• _Assignment_: Copy out only those lines in the entries below that contain the string "gesto", treating uppercase and lowercase letters as different.
※
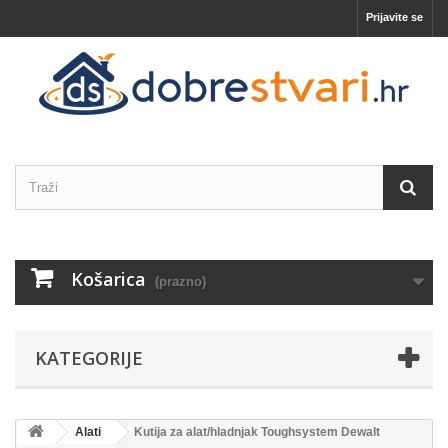
Prijavite se
Košarica
(prazno)
KATEGORIJE
Alati
Kutija za alat/hladnjak Toughsystem Dewalt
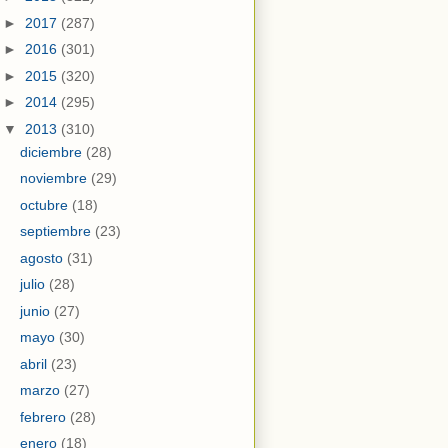
►
2017
(287)
►
2016
(301)
►
2015
(320)
►
2014
(295)
▼
2013
(310)
diciembre
(28)
noviembre
(29)
octubre
(18)
septiembre
(23)
agosto
(31)
julio
(28)
junio
(27)
mayo
(30)
abril
(23)
marzo
(27)
febrero
(28)
enero
(18)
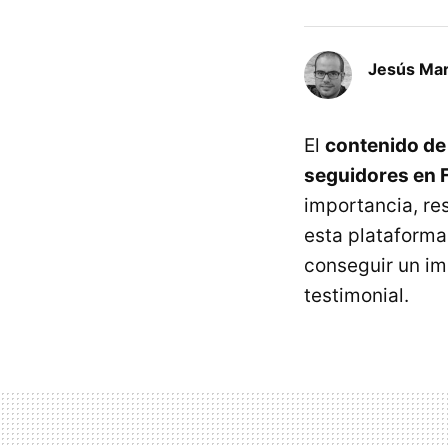
Jesús Mar
El
contenido de
seguidores en
importancia, res
esta plataforma
conseguir un im
testimonial.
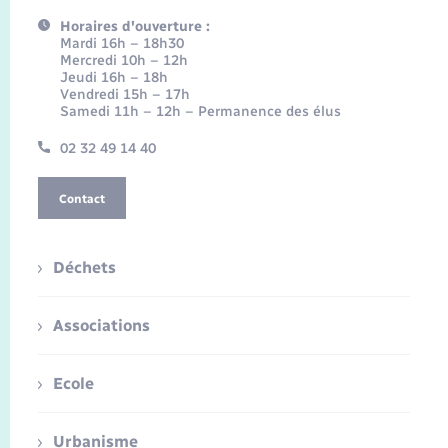
Horaires d'ouverture :
Mardi 16h – 18h30
Mercredi 10h – 12h
Jeudi 16h – 18h
Vendredi 15h – 17h
Samedi 11h – 12h – Permanence des élus
02 32 49 14 40
Contact
Déchets
Associations
Ecole
Urbanisme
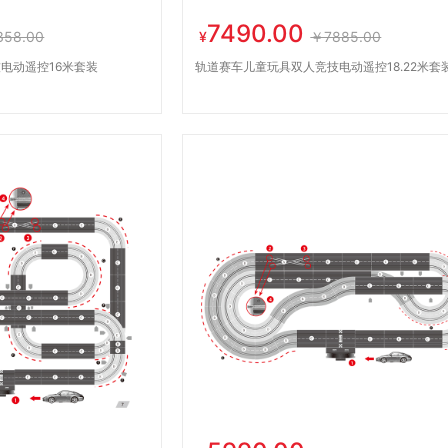
7490.00
58.00
¥
￥7885.00
电动遥控16米套装
轨道赛车儿童玩具双人竞技电动遥控18.22米套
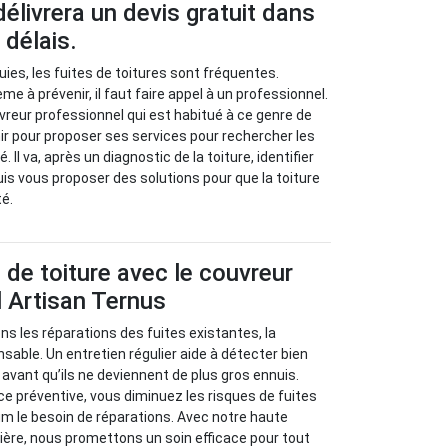
élivrera un devis gratuit dans
 délais.
uies, les fuites de toitures sont fréquentes.
 à prévenir, il faut faire appel à un professionnel.
vreur professionnel qui est habitué à ce genre de
nir pour proposer ses services pour rechercher les
Il va, après un diagnostic de la toiture, identifier
uis vous proposer des solutions pour que la toiture
té.
s de toiture avec le couvreur
 Artisan Ternus
s les réparations des fuites existantes, la
sable. Un entretien régulier aide à détecter bien
avant qu’ils ne deviennent de plus gros ennuis.
 préventive, vous diminuez les risques de fuites
m le besoin de réparations. Avec notre haute
ère, nous promettons un soin efficace pour tout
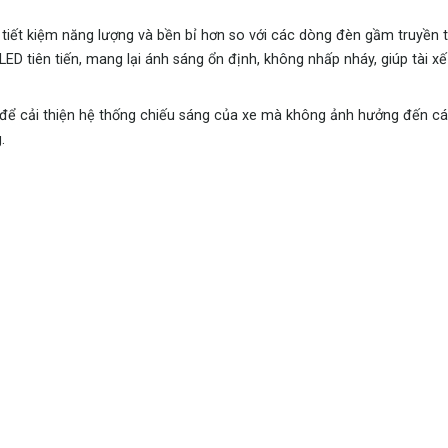
iết kiệm năng lượng và bền bỉ hơn so với các dòng đèn gầm truyền 
ED tiên tiến, mang lại ánh sáng ổn định, không nhấp nháy, giúp tài x
h để cải thiện hệ thống chiếu sáng của xe mà không ảnh hưởng đến c
.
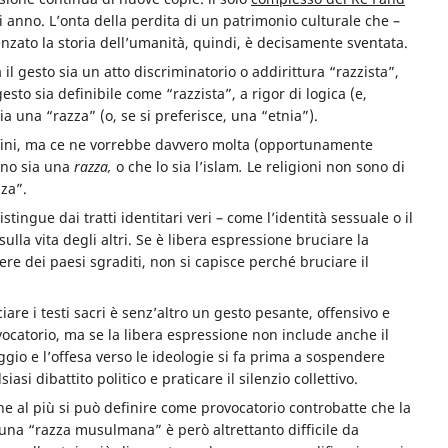
 anno. L’onta della perdita di un patrimonio culturale che –
enzato la storia dell’umanità, quindi, è decisamente sventata.
il gesto sia un atto discriminatorio o addirittura “razzista”,
sto sia definibile come “razzista”, a rigor di logica (e,
ia una “razza” (o, se si preferisce, una “etnia”).
fini, ma ce ne vorrebbe davvero molta (opportunamente
rano sia una
razza,
o che lo sia l’islam
.
Le religioni non sono di
za”.
stingue dai tratti identitari veri – come l’identità sessuale o il
ulla vita degli altri. Se è libera espressione bruciare la
ere dei paesi sgraditi, non si capisce perché bruciare il
iare i testi sacri è senz’altro un gesto pesante
, offensivo e
ocatorio, ma se la libera espressione non include anche il
ggio e l’offesa verso le ideologie si fa prima a sospendere
siasi dibattito politico e praticare il silenzio collettivo.
he al più si può definire come provocatorio controbatte che la
 una “razza musulmana” è però altrettanto difficile da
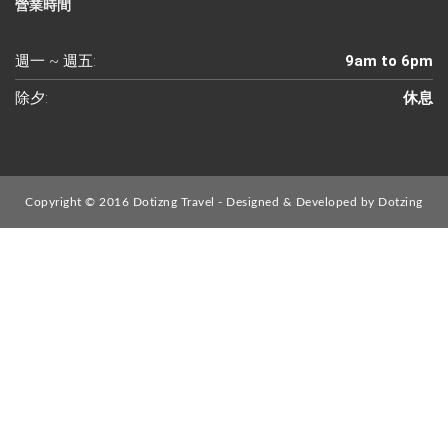
營業時間
週一 ~ 週五:
9am to 6pm
除夕:
休息
Copyright © 2016 Dotizng Travel - Designed & Developed by
Dotzing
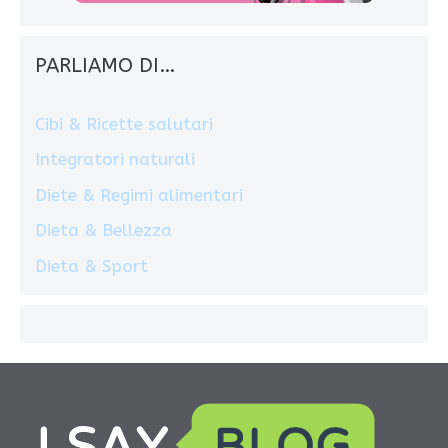
PARLIAMO DI…
Cibi & Ricette salutari
Integratori naturali
Diete & Regimi alimentari
Dieta & Bellezza
Dieta & Sport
※
• _Task solution_:
il gesto sia un atto discriminatorio o addirittura “razzista”,
iare i testi sacri è senz’altro un gesto pesante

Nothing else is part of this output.